* **Activity**: Each line in the listing below needs to be transcribed exactly.
───── Information given
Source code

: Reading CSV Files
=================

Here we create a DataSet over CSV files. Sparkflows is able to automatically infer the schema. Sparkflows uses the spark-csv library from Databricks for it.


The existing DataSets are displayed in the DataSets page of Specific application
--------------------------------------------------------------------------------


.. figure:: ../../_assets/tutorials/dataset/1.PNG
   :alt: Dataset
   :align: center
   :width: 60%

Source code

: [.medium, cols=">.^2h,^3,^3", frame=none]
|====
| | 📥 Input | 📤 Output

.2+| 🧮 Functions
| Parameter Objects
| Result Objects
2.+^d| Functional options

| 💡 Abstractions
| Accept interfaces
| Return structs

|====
──────────
* **Answer box**:
Source code

: Reading CSV Files
=================

Here we create a DataSet over CSV files. Sparkflows is able to automatically infer the schema. Sparkflows uses the spark-csv library from Databricks for it.


The existing DataSets are displayed in the DataSets page of Specific application
--------------------------------------------------------------------------------


.. figure:: ../../_assets/tutorials/dataset/1.PNG
   :alt: Dataset
   :align: center
   :width: 60%

Source code

: [.medium, cols=">.^2h,^3,^3", frame=none]
|====
| | 📥 Input | 📤 Output

.2+| 🧮 Functions
| Parameter Objects
| Result Objects
2.+^d| Functional options

| 💡 Abstractions
| Accept interfaces
| Return structs

|====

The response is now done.